Harold Cohen

Harold Cohen is a British artist who has lived in California since 1968. His major interest has always been color. However, for several decades he also concentrated on the representation problem: How little effort in lines does it take to generate an image that people can easily recognize as representing something specific? In the early 1960s, Cohen had already been successful as a painter—convincingly demonstrated by his participation in the Venice Biennale 1966, as one of five representatives of the UK. In 1968 he came into close contact with the computer’s capabilities.
He moved to San Diego to work as a visiting professor in fine art at the University of California, San Diego. He soon met Jeff Raskin, who showed him what flowcharts could be good for. This episode ended when Raskin gave him a Ditran (Diagnostic Fortran) manual. Cohen continued to work on his own and began investigating methods of Artificial Intelligence for applications in fine art. In 1970 he met Edward Feigenbaum, who invited him to the AI Lab at Stanford University. There Cohen informally learned the programming language SAIL, which at the AI Lab was the most used for memory-intensive and real-time applications. Cohen needed this level of performance for the real-time exhibitions he was preparing.
During the 1970s, he constructed computer-controlled drawing machines. They controlled a “Turtle” moving on the floor. Different from the MIT Turtle Cohen’s device moved by spinning two wheels at different speeds, which resulted in very smooth curves. The Turtle, via a sonar navigation system, even knew where it was on the drawing—a feature necessary to control the device on an area of three by nine meters.
Cohen’s program, now called AARON, made its first public appearances at the Los Angeles County Museum in 1972, and the La Jolla Museum in 1973. For these occasions AARON controlled hand-built flatbed plotters. The Turtle first went on display at documenta VI at Kassel, Germany in 1977.
Cohen developed AARON into an enormously powerful and complex rule-based system. In the 1990s, the drawing machines were replaced by painting machines (now in the permanent collection of the Museum of Computing History in Mountainview, CA.). Typical subject matters were portraits of “imagined” people, as well as still-lifes.
In 2002, he abandoned the painting machines in favor of wide-format printers. Although, color had been central to his work all along it was not until 1985/86 that he began to see how a program without vision could become an expert colorist. The resultant rule-based system became intractable by the end of 2005, when he replaced it by an algorithm, which AARON has been using ever since.
1946-1948 Radar engineer in the Royal Air Force.
1948-52 Student of Fine Art at the Slade School, University College, London. Diploma in Fine Art in 1951.
1952 Abbey Scholarship allows him to spend six months in Rome, Italy.
1952-1954 Lecturer in Art History at the Camberwell School of Art, London.
1956-59 Painter and lecturer at various colleges in Great Britain, including the University of Nottingham.
1960-61 Fellowship from the Commonwealth Fund for a stay in New York.

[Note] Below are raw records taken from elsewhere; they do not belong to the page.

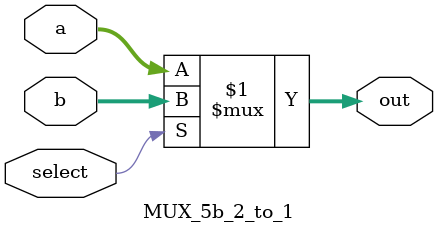
<source format=v>
`timescale 1ns / 1ps
module MUX_5b_2_to_1(input [4:0] a,
    input [4:0] b, 
    input select, 
    output [4:0] out
    );
	 
	 assign out = select ? b: a;

endmodule

</source>
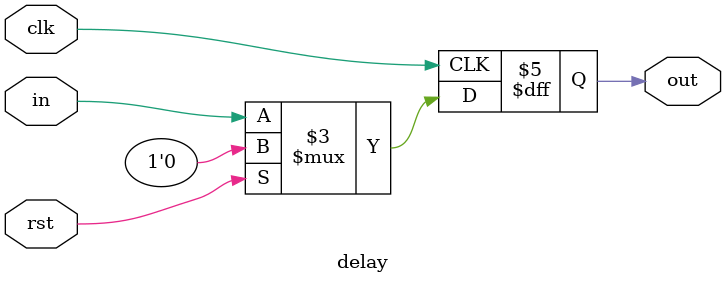
<source format=v>
`timescale 1ns / 1ps
module delay(
	input clk,
	input rst,
	input in,
	output reg out
    );

always @(posedge clk)
	if (rst)
		out <= 0;
	else
		out <= in;


endmodule

</source>
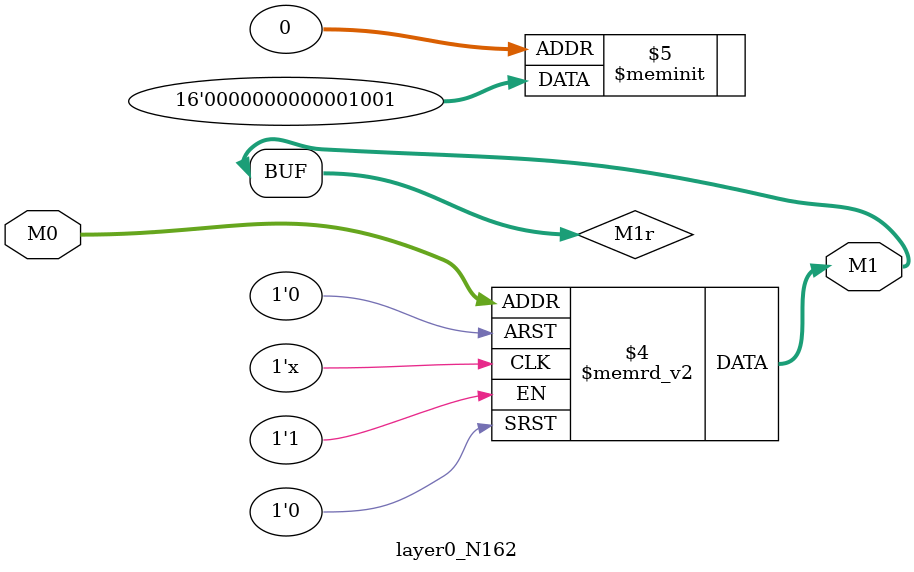
<source format=v>
module layer0_N162 ( input [2:0] M0, output [1:0] M1 );

	(*rom_style = "distributed" *) reg [1:0] M1r;
	assign M1 = M1r;
	always @ (M0) begin
		case (M0)
			3'b000: M1r = 2'b01;
			3'b100: M1r = 2'b00;
			3'b010: M1r = 2'b00;
			3'b110: M1r = 2'b00;
			3'b001: M1r = 2'b10;
			3'b101: M1r = 2'b00;
			3'b011: M1r = 2'b00;
			3'b111: M1r = 2'b00;

		endcase
	end
endmodule

</source>
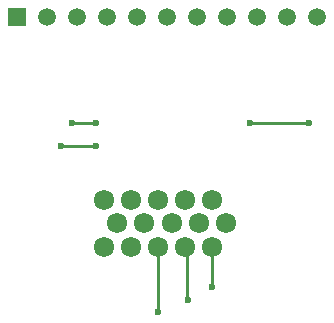
<source format=gbr>
G04*
G04 #@! TF.GenerationSoftware,Altium Limited,Altium Designer,22.4.2 (48)*
G04*
G04 Layer_Physical_Order=2*
G04 Layer_Color=16711680*
%FSLAX25Y25*%
%MOIN*%
G70*
G04*
G04 #@! TF.SameCoordinates,550AB15D-F781-4C29-8757-C47261610ABA*
G04*
G04*
G04 #@! TF.FilePolarity,Positive*
G04*
G01*
G75*
%ADD12C,0.01000*%
%ADD20C,0.05937*%
%ADD21R,0.05937X0.05937*%
%ADD22C,0.06787*%
%ADD23C,0.02362*%
D12*
X43307Y64961D02*
X55118D01*
X93933Y18118D02*
Y31567D01*
Y18118D02*
X93941Y18110D01*
X93925Y31575D02*
X93933Y31567D01*
X106299Y72835D02*
X125984D01*
X85528Y13871D02*
Y31575D01*
X75815Y25070D02*
Y31575D01*
Y25070D02*
X75847Y25038D01*
Y9867D02*
Y25038D01*
X47244Y72835D02*
X55118D01*
X84870Y31575D02*
X85135Y31310D01*
X85528Y13871D02*
X85660Y13738D01*
D20*
X68740Y108268D02*
D03*
X58740D02*
D03*
X48740D02*
D03*
X38740D02*
D03*
X78740D02*
D03*
X128740D02*
D03*
X118740D02*
D03*
X108740D02*
D03*
X98740D02*
D03*
X88740D02*
D03*
D21*
X28740D02*
D03*
D22*
X93925Y47165D02*
D03*
X84870D02*
D03*
X75815D02*
D03*
X66760D02*
D03*
X57705D02*
D03*
Y31575D02*
D03*
X75815D02*
D03*
X66760D02*
D03*
X84870D02*
D03*
X93925D02*
D03*
X62205Y39370D02*
D03*
X80315D02*
D03*
X71260D02*
D03*
X89370D02*
D03*
X98425D02*
D03*
D23*
X43307Y64961D02*
D03*
X55118D02*
D03*
X106299Y72835D02*
D03*
X125984D02*
D03*
X75847Y9867D02*
D03*
X47244Y72835D02*
D03*
X55118D02*
D03*
X85660Y13738D02*
D03*
X93941Y18110D02*
D03*
M02*

</source>
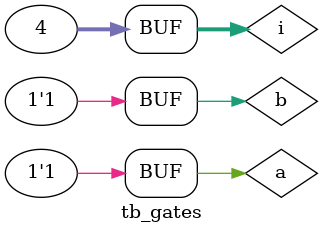
<source format=v>
module tb_gates;
  reg a,b;
  wire  y1,y2,y3,y4,y5,y6;

  gates uut(
    .a(a),
    .b(b),
    .y1(y1),
    .y2(y2),
    .y3(y3),
    .y4(y4),
    .y5(y5),
    .y6(y6)

  );
  integer i ;
  initial begin
    $dumpfile("exp1.vcd");
    $dumpvars(0,tb_exp1);
    
    for(i=0;i<4;i=i+1)
    begin
      {a,b} = i; 
      #10;
    end
end
endmodule    
</source>
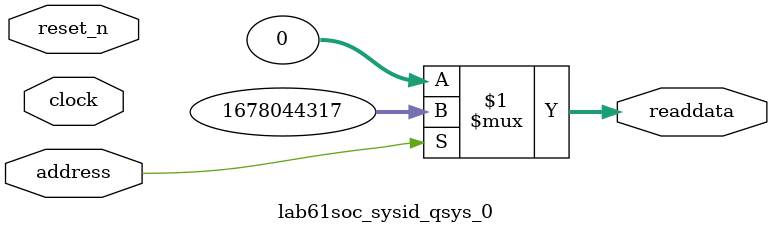
<source format=v>



// synthesis translate_off
`timescale 1ns / 1ps
// synthesis translate_on

// turn off superfluous verilog processor warnings 
// altera message_level Level1 
// altera message_off 10034 10035 10036 10037 10230 10240 10030 

module lab61soc_sysid_qsys_0 (
               // inputs:
                address,
                clock,
                reset_n,

               // outputs:
                readdata
             )
;

  output  [ 31: 0] readdata;
  input            address;
  input            clock;
  input            reset_n;

  wire    [ 31: 0] readdata;
  //control_slave, which is an e_avalon_slave
  assign readdata = address ? 1678044317 : 0;

endmodule



</source>
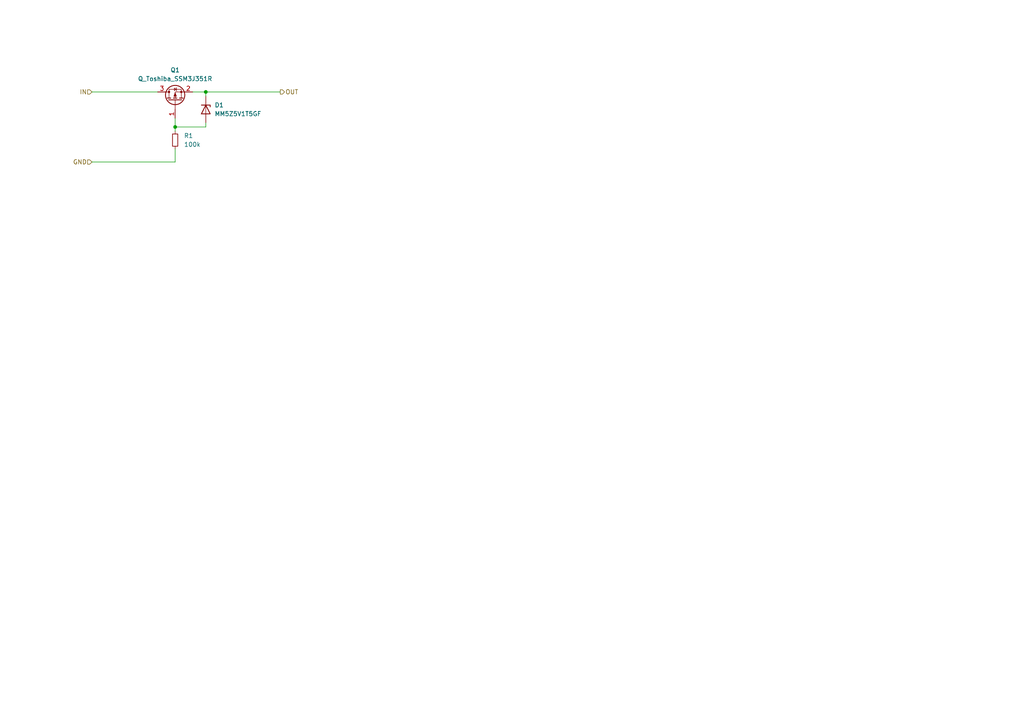
<source format=kicad_sch>
(kicad_sch
	(version 20231120)
	(generator "eeschema")
	(generator_version "8.0")
	(uuid "02cc2809-4ce2-447f-bbd4-a418c8e8b3f2")
	(paper "A4")
	
	(junction
		(at 59.69 26.67)
		(diameter 0)
		(color 0 0 0 0)
		(uuid "3d9e7166-27c1-4364-99bf-04e945e849ca")
	)
	(junction
		(at 50.8 36.83)
		(diameter 0)
		(color 0 0 0 0)
		(uuid "d67f544c-6f8c-479d-b4ea-a98808fd8cf4")
	)
	(wire
		(pts
			(xy 59.69 26.67) (xy 81.28 26.67)
		)
		(stroke
			(width 0)
			(type default)
		)
		(uuid "16ac600e-2ddb-4c17-a6fd-f0a104531567")
	)
	(wire
		(pts
			(xy 50.8 34.29) (xy 50.8 36.83)
		)
		(stroke
			(width 0)
			(type default)
		)
		(uuid "1a5db334-e4e0-4878-98e4-4e87a0fcace0")
	)
	(wire
		(pts
			(xy 26.67 26.67) (xy 45.72 26.67)
		)
		(stroke
			(width 0)
			(type default)
		)
		(uuid "4b64fa95-1a7d-4b01-9f9e-a2e9e64c038a")
	)
	(wire
		(pts
			(xy 26.67 46.99) (xy 50.8 46.99)
		)
		(stroke
			(width 0)
			(type default)
		)
		(uuid "8e0bf52c-3e3a-42fc-a194-5784496fafa1")
	)
	(wire
		(pts
			(xy 59.69 26.67) (xy 59.69 27.94)
		)
		(stroke
			(width 0)
			(type default)
		)
		(uuid "90484126-f33b-49c3-a8ff-5e6c14a323c8")
	)
	(wire
		(pts
			(xy 50.8 36.83) (xy 50.8 38.1)
		)
		(stroke
			(width 0)
			(type default)
		)
		(uuid "936948b8-95b0-4aa1-9cc0-42aea40e07b9")
	)
	(wire
		(pts
			(xy 50.8 43.18) (xy 50.8 46.99)
		)
		(stroke
			(width 0)
			(type default)
		)
		(uuid "b7b1e851-9da5-4326-830f-7de99587d363")
	)
	(wire
		(pts
			(xy 50.8 36.83) (xy 59.69 36.83)
		)
		(stroke
			(width 0)
			(type default)
		)
		(uuid "e44f3e34-dd0c-4ef9-97a4-9e92b956dc9b")
	)
	(wire
		(pts
			(xy 59.69 36.83) (xy 59.69 35.56)
		)
		(stroke
			(width 0)
			(type default)
		)
		(uuid "f7629037-aac9-4c1d-a782-8b15e8ac4f3b")
	)
	(wire
		(pts
			(xy 55.88 26.67) (xy 59.69 26.67)
		)
		(stroke
			(width 0)
			(type default)
		)
		(uuid "fb7d1817-e962-4aad-9121-aa772f5da03b")
	)
	(hierarchical_label "OUT"
		(shape output)
		(at 81.28 26.67 0)
		(effects
			(font
				(size 1.27 1.27)
			)
			(justify left)
		)
		(uuid "341a36e8-1777-4bb7-983b-5d5b42d6f3a1")
	)
	(hierarchical_label "IN"
		(shape input)
		(at 26.67 26.67 180)
		(effects
			(font
				(size 1.27 1.27)
			)
			(justify right)
		)
		(uuid "689cfd2f-6ff8-4ccb-946c-65bbb0e0fcdf")
	)
	(hierarchical_label "GND"
		(shape input)
		(at 26.67 46.99 180)
		(effects
			(font
				(size 1.27 1.27)
			)
			(justify right)
		)
		(uuid "db5f2305-0233-4a11-8c47-5c94915e7826")
	)
	(symbol
		(lib_id "Toshiba_SSM3J328R:Q_Toshiba_SSM3J328R")
		(at 50.8 29.21 90)
		(unit 1)
		(exclude_from_sim no)
		(in_bom yes)
		(on_board yes)
		(dnp no)
		(fields_autoplaced yes)
		(uuid "1b6676f5-59f8-457c-9f56-9da48d26a76a")
		(property "Reference" "Q1"
			(at 50.8 20.32 90)
			(effects
				(font
					(size 1.27 1.27)
				)
			)
		)
		(property "Value" "Q_Toshiba_SSM3J351R"
			(at 50.8 22.86 90)
			(effects
				(font
					(size 1.27 1.27)
				)
			)
		)
		(property "Footprint" "SOT:SOT-23F"
			(at 54.102 36.576 0)
			(effects
				(font
					(size 1.27 1.27)
				)
				(hide yes)
			)
		)
		(property "Datasheet" "~"
			(at 67.056 48.006 0)
			(effects
				(font
					(size 1.27 1.27)
				)
				(hide yes)
			)
		)
		(property "Description" "P-MOSFET transistor, gate/source/drain"
			(at 64.77 28.702 0)
			(effects
				(font
					(size 1.27 1.27)
				)
				(hide yes)
			)
		)
		(pin "3"
			(uuid "79dd109c-3c0f-4ba0-bdb3-5d0b5caa35be")
		)
		(pin "2"
			(uuid "482b9c08-3b1b-4e78-b338-811c1517d2d9")
		)
		(pin "1"
			(uuid "0f5cb7ec-32dd-4190-9409-6764ac3020f3")
		)
		(instances
			(project "project-hw-60v-dcdc"
				(path "/bf513276-35b6-4c64-961b-f9ab0be6dcba/dde5d689-4319-409d-aa78-75221c87ecc9"
					(reference "Q1")
					(unit 1)
				)
			)
		)
	)
	(symbol
		(lib_id "Device:R_Small")
		(at 50.8 40.64 0)
		(unit 1)
		(exclude_from_sim no)
		(in_bom yes)
		(on_board yes)
		(dnp no)
		(fields_autoplaced yes)
		(uuid "6c08dab8-a4cd-403e-851b-82628b94b634")
		(property "Reference" "R1"
			(at 53.34 39.3699 0)
			(effects
				(font
					(size 1.27 1.27)
				)
				(justify left)
			)
		)
		(property "Value" "100k"
			(at 53.34 41.9099 0)
			(effects
				(font
					(size 1.27 1.27)
				)
				(justify left)
			)
		)
		(property "Footprint" "Resistor_SMD:R_0603_1608Metric"
			(at 50.8 40.64 0)
			(effects
				(font
					(size 1.27 1.27)
				)
				(hide yes)
			)
		)
		(property "Datasheet" "~"
			(at 50.8 40.64 0)
			(effects
				(font
					(size 1.27 1.27)
				)
				(hide yes)
			)
		)
		(property "Description" "Resistor, small symbol"
			(at 50.8 40.64 0)
			(effects
				(font
					(size 1.27 1.27)
				)
				(hide yes)
			)
		)
		(pin "1"
			(uuid "c2a5276d-6828-45e6-b582-23dc5f905aa4")
		)
		(pin "2"
			(uuid "c7f07a27-b46d-4895-8a6e-17f30285b1b3")
		)
		(instances
			(project "project-hw-60v-dcdc"
				(path "/bf513276-35b6-4c64-961b-f9ab0be6dcba/dde5d689-4319-409d-aa78-75221c87ecc9"
					(reference "R1")
					(unit 1)
				)
			)
		)
	)
	(symbol
		(lib_id "Device:D_Zener")
		(at 59.69 31.75 270)
		(unit 1)
		(exclude_from_sim no)
		(in_bom yes)
		(on_board yes)
		(dnp no)
		(fields_autoplaced yes)
		(uuid "6fb002a5-13e0-4784-b58d-5f62372f039e")
		(property "Reference" "D1"
			(at 62.23 30.4799 90)
			(effects
				(font
					(size 1.27 1.27)
				)
				(justify left)
			)
		)
		(property "Value" "MM5Z5V1T5GF"
			(at 62.23 33.0199 90)
			(effects
				(font
					(size 1.27 1.27)
				)
				(justify left)
			)
		)
		(property "Footprint" "SOT:D_SOD-523"
			(at 59.69 31.75 0)
			(effects
				(font
					(size 1.27 1.27)
				)
				(hide yes)
			)
		)
		(property "Datasheet" "~"
			(at 59.69 31.75 0)
			(effects
				(font
					(size 1.27 1.27)
				)
				(hide yes)
			)
		)
		(property "Description" "Zener diode"
			(at 59.69 31.75 0)
			(effects
				(font
					(size 1.27 1.27)
				)
				(hide yes)
			)
		)
		(pin "2"
			(uuid "c1f912d9-485b-434c-a107-6d383b1692d2")
		)
		(pin "1"
			(uuid "442f93f7-a105-4a92-a283-6bba41a3cc5a")
		)
		(instances
			(project "project-hw-60v-dcdc"
				(path "/bf513276-35b6-4c64-961b-f9ab0be6dcba/dde5d689-4319-409d-aa78-75221c87ecc9"
					(reference "D1")
					(unit 1)
				)
			)
		)
	)
)

</source>
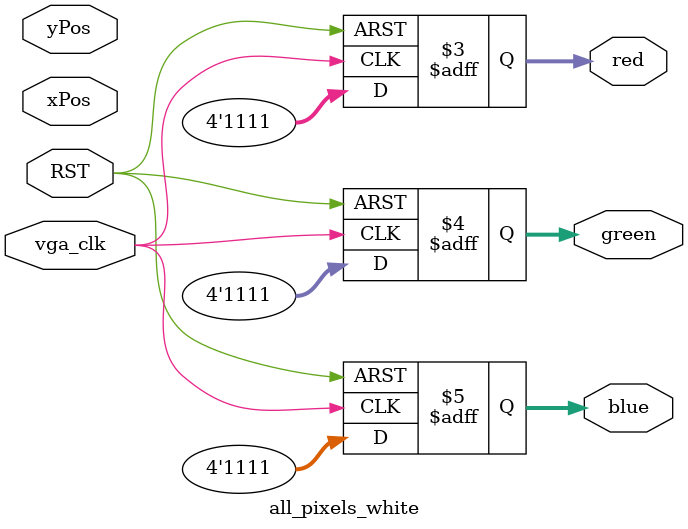
<source format=v>
/*
\authors Yakup Cengiz
\date 05/02/2015
*/

module all_pixels_white( 
vga_clk, RST,
red, green, blue,
xPos, yPos);

input vga_clk, RST;

output reg [3:0] red;
output reg [3:0] green;
output reg [3:0] blue;
input  [9:0]     xPos;
input  [9:0]     yPos;

always@(posedge vga_clk or negedge RST)
begin
    if(!RST)
    begin
        red   = 4'h0;
        green = 4'h0;
        blue  = 4'h0;
    end
    else
    begin
        red   = 4'hF;
        green = 4'hF;
        blue  = 4'hF;
    end
end
endmodule
</source>
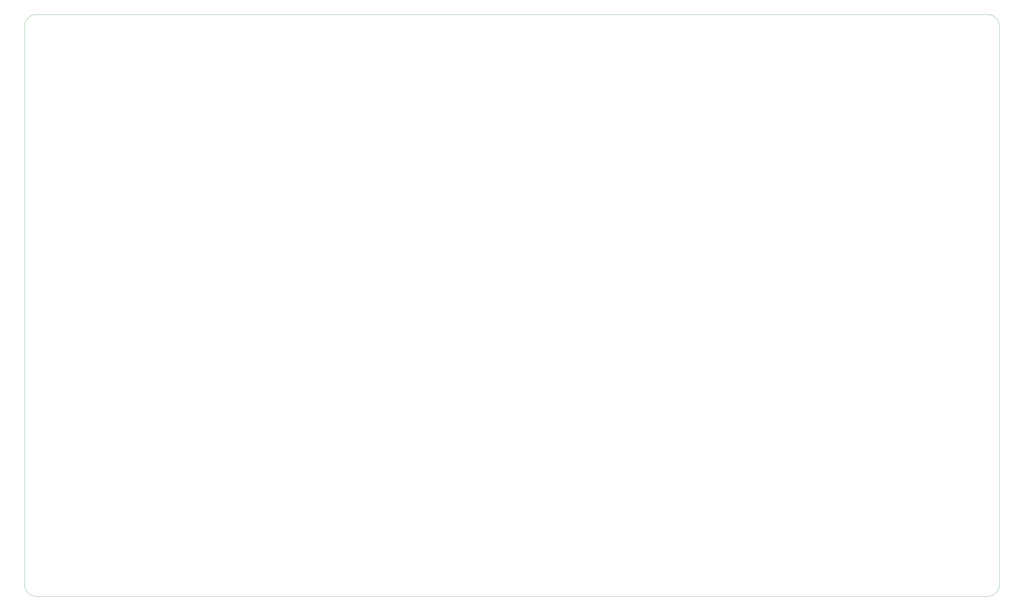
<source format=gbr>
%TF.GenerationSoftware,KiCad,Pcbnew,9.0.2*%
%TF.CreationDate,2026-02-06T08:15:01+00:00*%
%TF.ProjectId,WEASEL_KiCad,57454153-454c-45f4-9b69-4361642e6b69,rev?*%
%TF.SameCoordinates,Original*%
%TF.FileFunction,Profile,NP*%
%FSLAX46Y46*%
G04 Gerber Fmt 4.6, Leading zero omitted, Abs format (unit mm)*
G04 Created by KiCad (PCBNEW 9.0.2) date 2026-02-06 08:15:01*
%MOMM*%
%LPD*%
G01*
G04 APERTURE LIST*
%TA.AperFunction,Profile*%
%ADD10C,0.100000*%
%TD*%
G04 APERTURE END LIST*
D10*
X349500000Y-416000000D02*
X349500000Y-608000000D01*
X345500000Y-412000000D02*
G75*
G02*
X349500000Y-416000000I0J-4000000D01*
G01*
X14500000Y-416000000D02*
G75*
G02*
X18500000Y-412000000I4000000J0D01*
G01*
X18500000Y-412000000D02*
X345500000Y-412000000D01*
X349500000Y-608000000D02*
G75*
G02*
X345500000Y-612000000I-4000000J0D01*
G01*
X345500000Y-612000000D02*
X18500000Y-612000000D01*
X18500000Y-612000000D02*
G75*
G02*
X14500000Y-608000000I0J4000000D01*
G01*
X14500000Y-608000000D02*
X14500000Y-416000000D01*
M02*

</source>
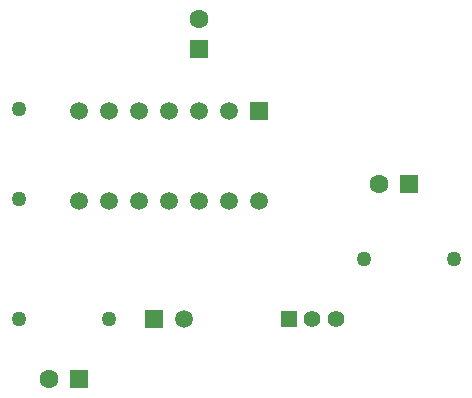
<source format=gbl>
G04 DipTrace 2.4.0.2*
%INBottom.gbl*%
%MOIN*%
%ADD15R,0.0591X0.0591*%
%ADD16C,0.0591*%
%ADD17C,0.05*%
%ADD18C,0.05*%
%ADD19C,0.063*%
%ADD20R,0.063X0.063*%
%ADD21R,0.0551X0.0551*%
%ADD22C,0.0551*%
%FSLAX44Y44*%
G04*
G70*
G90*
G75*
G01*
%LNBottom*%
%LPD*%
D15*
X9940Y6940D3*
D16*
X10940D3*
D15*
X13440Y13877D3*
D16*
X12440D3*
X11440D3*
X10440D3*
X9440D3*
X8440D3*
X7440D3*
Y10877D3*
X8440D3*
X9440D3*
X10440D3*
X11440D3*
X12440D3*
X13440D3*
D17*
X5440Y6940D3*
D18*
X8440D3*
D19*
X11440Y16940D3*
D20*
Y15940D3*
D17*
X16940Y8940D3*
D18*
X19940D3*
D17*
X5440Y13940D3*
D18*
Y10940D3*
D19*
X6440Y4940D3*
D20*
X7440D3*
D19*
X17440Y11440D3*
D20*
X18440D3*
D21*
X14440Y6940D3*
D22*
X15227D3*
X16015D3*
M02*

</source>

1961-65 Instructor in Painting at the Slade School of Fine Art, University College, London
1965 Participates at documenta III in Kassel, Germany. Midcareer retrospective at Whitechapel Gallery, London. Tapestry commissioned by British Petroleum Company.
1965-1968 Visitor, Slade School of Fine Art; Departmental Visitor, Coventry College of Art.
1966 Represents England, together with four other artists, at the XXXIII Biennale di Venezia.
1968 Moves to San Diego, CA, USA. Visiting professor in fine art at the University of California, San Diego. First computer graphics.
1969 Full professor at University of California, San Diego. Head of the department of fine art until 1971.
1971 First appearance of »A Computer-Controlled Drawing Machine« at the Fall Joint Computer Conference.
1973-75 Visitor to the Laboratory for Artificial Intelligence at Stanford University (California).
1974 First version of computer program AARON. A rule-based system that Cohen develops over many versions into one of the most powerful, if not the most powerful expert system of all times.
1977 Second invitation to documenta (VI) in Kassel, Germany. Cohen demonstrates the Turtle.
1977-1978 Solo exhibition at Stedelijk Museum in Amsterdam, where he also presents the Turtle.
Late 1970s Aaron draws abstract images. Cohen is inspired by petroglyphs in Chantal Valley, Southern California.
1980s Aaron capable of drawing figurative images: Floral structures and humanoid figures.
From 1983 Aaron stimulates color decisions that Cohen adds to the automatic line drawings.
1994 Professor emeritus.
Although Harold Cohen is one of the first artists to consistently and incessantly explore the computer and to programme it himself, he did not participate in any of the important early computer art exhibitions. Despite his emphasis on algorithmic art with an important random component, Aaron’s works do not represent a break in Cohen’s artistic oeuvre.